(Stored data entries)
Segment Open

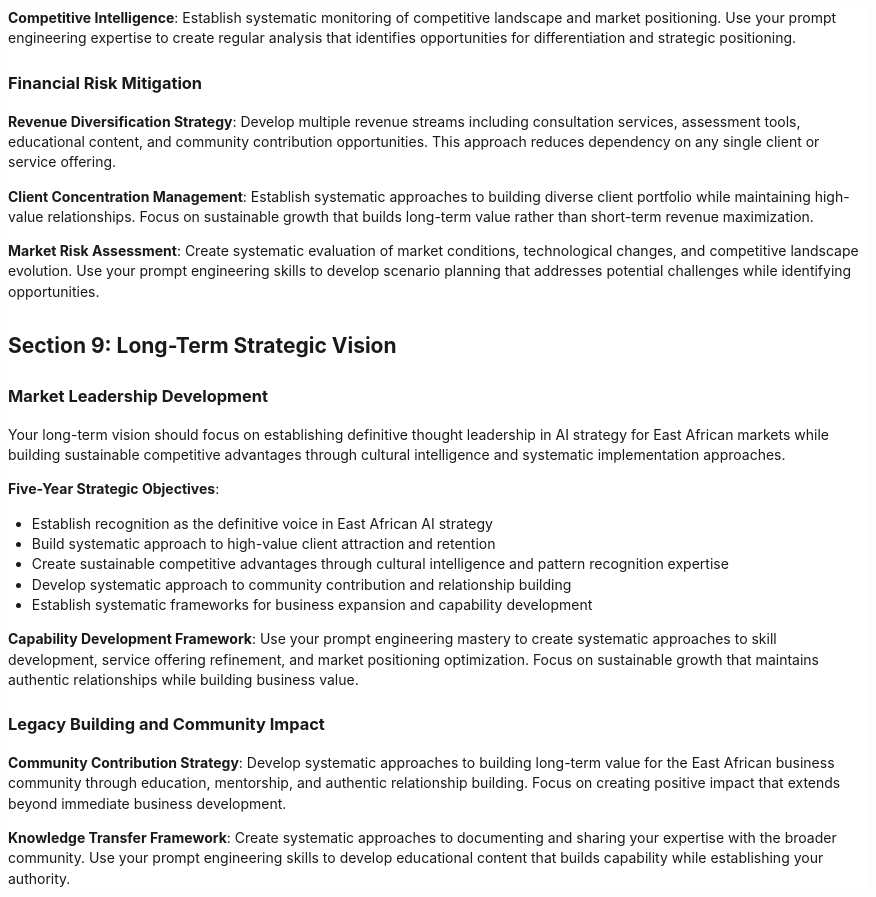 **Competitive Intelligence**:
Establish systematic monitoring of competitive landscape and market positioning. Use your prompt engineering expertise to create regular analysis that identifies opportunities for differentiation and strategic positioning.

### Financial Risk Mitigation

**Revenue Diversification Strategy**:
Develop multiple revenue streams including consultation services, assessment tools, educational content, and community contribution opportunities. This approach reduces dependency on any single client or service offering.

**Client Concentration Management**:
Establish systematic approaches to building diverse client portfolio while maintaining high-value relationships. Focus on sustainable growth that builds long-term value rather than short-term revenue maximization.

**Market Risk Assessment**:
Create systematic evaluation of market conditions, technological changes, and competitive landscape evolution. Use your prompt engineering skills to develop scenario planning that addresses potential challenges while identifying opportunities.

## Section 9: Long-Term Strategic Vision

### Market Leadership Development

Your long-term vision should focus on establishing definitive thought leadership in AI strategy for East African markets while building sustainable competitive advantages through cultural intelligence and systematic implementation approaches.

**Five-Year Strategic Objectives**:
- Establish recognition as the definitive voice in East African AI strategy
- Build systematic approach to high-value client attraction and retention
- Create sustainable competitive advantages through cultural intelligence and pattern recognition expertise
- Develop systematic approach to community contribution and relationship building
- Establish systematic frameworks for business expansion and capability development

**Capability Development Framework**:
Use your prompt engineering mastery to create systematic approaches to skill development, service offering refinement, and market positioning optimization. Focus on sustainable growth that maintains authentic relationships while building business value.

### Legacy Building and Community Impact

**Community Contribution Strategy**:
Develop systematic approaches to building long-term value for the East African business community through education, mentorship, and authentic relationship building. Focus on creating positive impact that extends beyond immediate business development.

**Knowledge Transfer Framework**:
Create systematic approaches to documenting and sharing your expertise with the broader community. Use your prompt engineering skills to develop educational content that builds capability while establishing your authority.
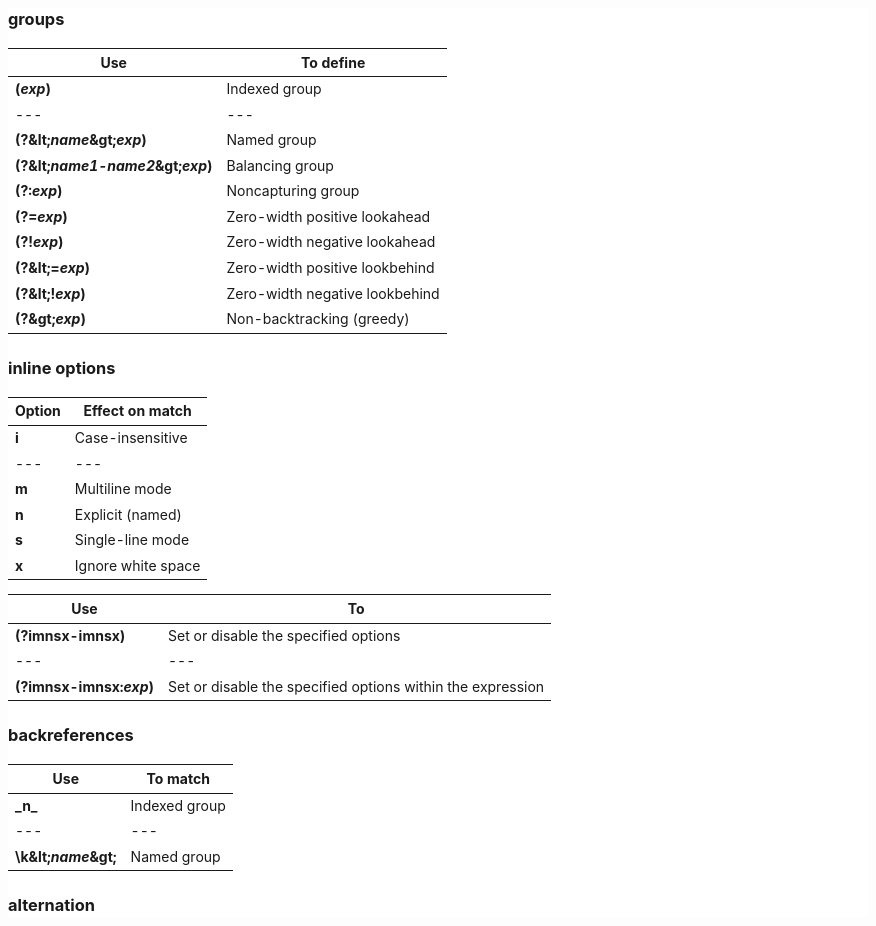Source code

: ### **groups**

| **Use** | **To define** |
| --- | --- |
| **(_exp_)** | Indexed group |
| --- | --- |
| **(?\&lt;_name_\&gt;_exp_)** | Named group |
| **(?\&lt;_name1-name2_\&gt;_exp_)** | Balancing group |
| **(?:_exp_)** | Noncapturing group |
| **(?=_exp_)** | Zero-width positive lookahead |
| **(?!_exp_)** | Zero-width negative lookahead |
| **(?\&lt;=_exp_)** | Zero-width positive lookbehind |
| **(?\&lt;!_exp_)** | Zero-width negative lookbehind |
| **(?\&gt;_exp_)** | Non-backtracking (greedy) |

### **inline options**

| **Option** | **Effect on match** |
| --- | --- |
| **i** | Case-insensitive |
| --- | --- |
| **m** | Multiline mode |
| **n** | Explicit (named) |
| **s** | Single-line mode |
| **x** | Ignore white space |

| **Use** | **To** |
| --- | --- |
| **(?imnsx-imnsx)** | Set or disable the specified options |
| --- | --- |
| **(?imnsx-imnsx:_exp_)** | Set or disable the specified options within the expression |


### **backreferences**

| **Use** | **To match** |
| --- | --- |
| **\_n_** | Indexed group |
| --- | --- |
| **\k\&lt;_name_\&gt;** | Named group |

### **alternation**
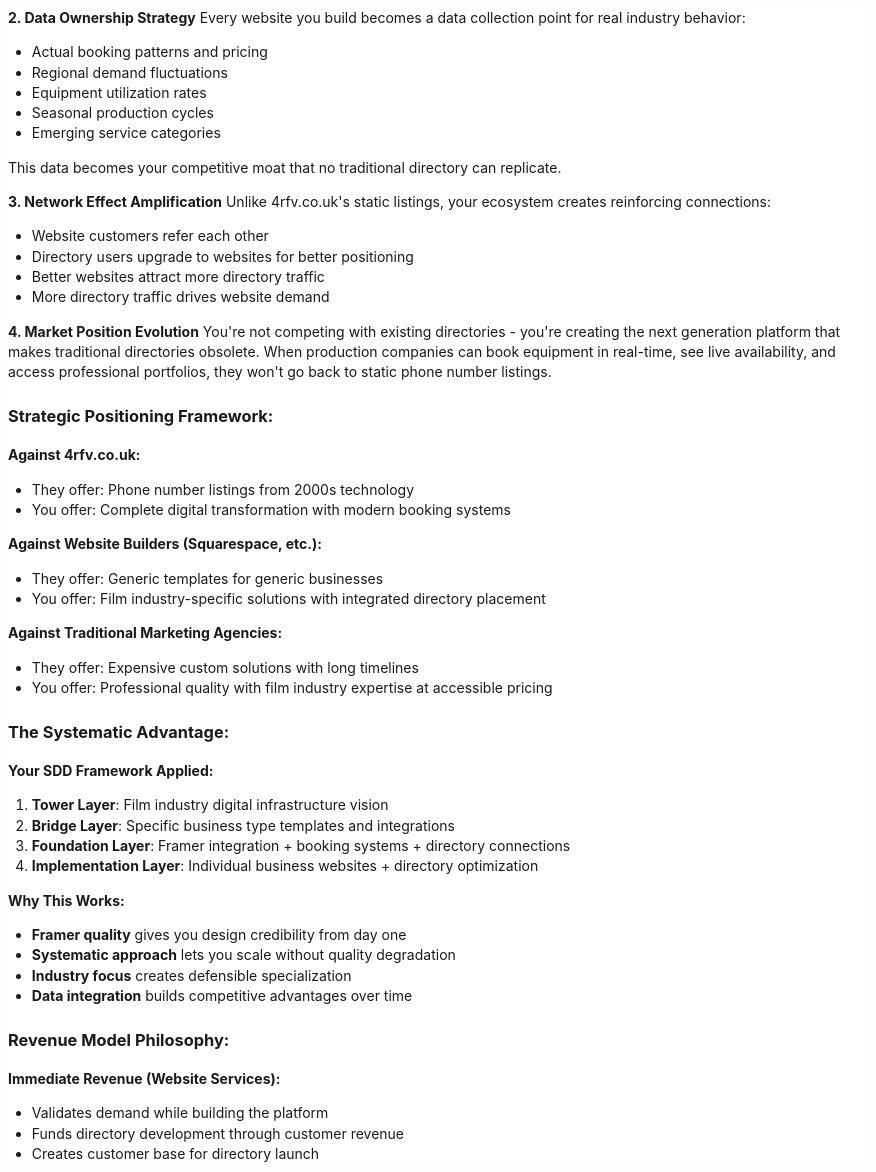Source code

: **2. Data Ownership Strategy**
Every website you build becomes a data collection point for real industry behavior:
- Actual booking patterns and pricing
- Regional demand fluctuations  
- Equipment utilization rates
- Seasonal production cycles
- Emerging service categories

This data becomes your competitive moat that no traditional directory can replicate.

**3. Network Effect Amplification**
Unlike 4rfv.co.uk's static listings, your ecosystem creates reinforcing connections:
- Website customers refer each other
- Directory users upgrade to websites for better positioning
- Better websites attract more directory traffic
- More directory traffic drives website demand

**4. Market Position Evolution**
You're not competing with existing directories - you're creating the next generation platform that makes traditional directories obsolete. When production companies can book equipment in real-time, see live availability, and access professional portfolios, they won't go back to static phone number listings.

### **Strategic Positioning Framework:**

**Against 4rfv.co.uk:**
- They offer: Phone number listings from 2000s technology
- You offer: Complete digital transformation with modern booking systems

**Against Website Builders (Squarespace, etc.):**
- They offer: Generic templates for generic businesses
- You offer: Film industry-specific solutions with integrated directory placement

**Against Traditional Marketing Agencies:**
- They offer: Expensive custom solutions with long timelines
- You offer: Professional quality with film industry expertise at accessible pricing

### **The Systematic Advantage:**

**Your SDD Framework Applied:**
1. **Tower Layer**: Film industry digital infrastructure vision
2. **Bridge Layer**: Specific business type templates and integrations
3. **Foundation Layer**: Framer integration + booking systems + directory connections
4. **Implementation Layer**: Individual business websites + directory optimization

**Why This Works:**
- **Framer quality** gives you design credibility from day one
- **Systematic approach** lets you scale without quality degradation
- **Industry focus** creates defensible specialization
- **Data integration** builds competitive advantages over time

### **Revenue Model Philosophy:**

**Immediate Revenue (Website Services):**
- Validates demand while building the platform
- Funds directory development through customer revenue
- Creates customer base for directory launch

Segment Closed

*Job*: Give every record again without changing a word. Exclude the pictures.

*Answer to the problem*:
 **Competitive Intelligence**:
Establish systematic monitoring of competitive landscape and market positioning. Use your prompt engineering expertise to create regular analysis that identifies opportunities for differentiation and strategic positioning.

### Financial Risk Mitigation

**Revenue Diversification Strategy**:
Develop multiple revenue streams including consultation services, assessment tools, educational content, and community contribution opportunities. This approach reduces dependency on any single client or service offering.

**Client Concentration Management**:
Establish systematic approaches to building diverse client portfolio while maintaining high-value relationships. Focus on sustainable growth that builds long-term value rather than short-term revenue maximization.

**Market Risk Assessment**:
Create systematic evaluation of market conditions, technological changes, and competitive landscape evolution. Use your prompt engineering skills to develop scenario planning that addresses potential challenges while identifying opportunities.

## Section 9: Long-Term Strategic Vision

### Market Leadership Development

Your long-term vision should focus on establishing definitive thought leadership in AI strategy for East African markets while building sustainable competitive advantages through cultural intelligence and systematic implementation approaches.

**Five-Year Strategic Objectives**:
- Establish recognition as the definitive voice in East African AI strategy
- Build systematic approach to high-value client attraction and retention
- Create sustainable competitive advantages through cultural intelligence and pattern recognition expertise
- Develop systematic approach to community contribution and relationship building
- Establish systematic frameworks for business expansion and capability development

**Capability Development Framework**:
Use your prompt engineering mastery to create systematic approaches to skill development, service offering refinement, and market positioning optimization. Focus on sustainable growth that maintains authentic relationships while building business value.

### Legacy Building and Community Impact

**Community Contribution Strategy**:
Develop systematic approaches to building long-term value for the East African business community through education, mentorship, and authentic relationship building. Focus on creating positive impact that extends beyond immediate business development.

**Knowledge Transfer Framework**:
Create systematic approaches to documenting and sharing your expertise with the broader community. Use your prompt engineering skills to develop educational content that builds capability while establishing your authority.
Source code

: ### **groups**

| **Use** | **To define** |
| --- | --- |
| **(_exp_)** | Indexed group |
| --- | --- |
| **(?\&lt;_name_\&gt;_exp_)** | Named group |
| **(?\&lt;_name1-name2_\&gt;_exp_)** | Balancing group |
| **(?:_exp_)** | Noncapturing group |
| **(?=_exp_)** | Zero-width positive lookahead |
| **(?!_exp_)** | Zero-width negative lookahead |
| **(?\&lt;=_exp_)** | Zero-width positive lookbehind |
| **(?\&lt;!_exp_)** | Zero-width negative lookbehind |
| **(?\&gt;_exp_)** | Non-backtracking (greedy) |

### **inline options**

| **Option** | **Effect on match** |
| --- | --- |
| **i** | Case-insensitive |
| --- | --- |
| **m** | Multiline mode |
| **n** | Explicit (named) |
| **s** | Single-line mode |
| **x** | Ignore white space |

| **Use** | **To** |
| --- | --- |
| **(?imnsx-imnsx)** | Set or disable the specified options |
| --- | --- |
| **(?imnsx-imnsx:_exp_)** | Set or disable the specified options within the expression |


### **backreferences**

| **Use** | **To match** |
| --- | --- |
| **\_n_** | Indexed group |
| --- | --- |
| **\k\&lt;_name_\&gt;** | Named group |

### **alternation**
Source code

: **2. Data Ownership Strategy**
Every website you build becomes a data collection point for real industry behavior:
- Actual booking patterns and pricing
- Regional demand fluctuations  
- Equipment utilization rates
- Seasonal production cycles
- Emerging service categories

This data becomes your competitive moat that no traditional directory can replicate.

**3. Network Effect Amplification**
Unlike 4rfv.co.uk's static listings, your ecosystem creates reinforcing connections:
- Website customers refer each other
- Directory users upgrade to websites for better positioning
- Better websites attract more directory traffic
- More directory traffic drives website demand

**4. Market Position Evolution**
You're not competing with existing directories - you're creating the next generation platform that makes traditional directories obsolete. When production companies can book equipment in real-time, see live availability, and access professional portfolios, they won't go back to static phone number listings.

### **Strategic Positioning Framework:**

**Against 4rfv.co.uk:**
- They offer: Phone number listings from 2000s technology
- You offer: Complete digital transformation with modern booking systems

**Against Website Builders (Squarespace, etc.):**
- They offer: Generic templates for generic businesses
- You offer: Film industry-specific solutions with integrated directory placement

**Against Traditional Marketing Agencies:**
- They offer: Expensive custom solutions with long timelines
- You offer: Professional quality with film industry expertise at accessible pricing

### **The Systematic Advantage:**

**Your SDD Framework Applied:**
1. **Tower Layer**: Film industry digital infrastructure vision
2. **Bridge Layer**: Specific business type templates and integrations
3. **Foundation Layer**: Framer integration + booking systems + directory connections
4. **Implementation Layer**: Individual business websites + directory optimization

**Why This Works:**
- **Framer quality** gives you design credibility from day one
- **Systematic approach** lets you scale without quality degradation
- **Industry focus** creates defensible specialization
- **Data integration** builds competitive advantages over time

### **Revenue Model Philosophy:**

**Immediate Revenue (Website Services):**
- Validates demand while building the platform
- Funds directory development through customer revenue
- Creates customer base for directory launch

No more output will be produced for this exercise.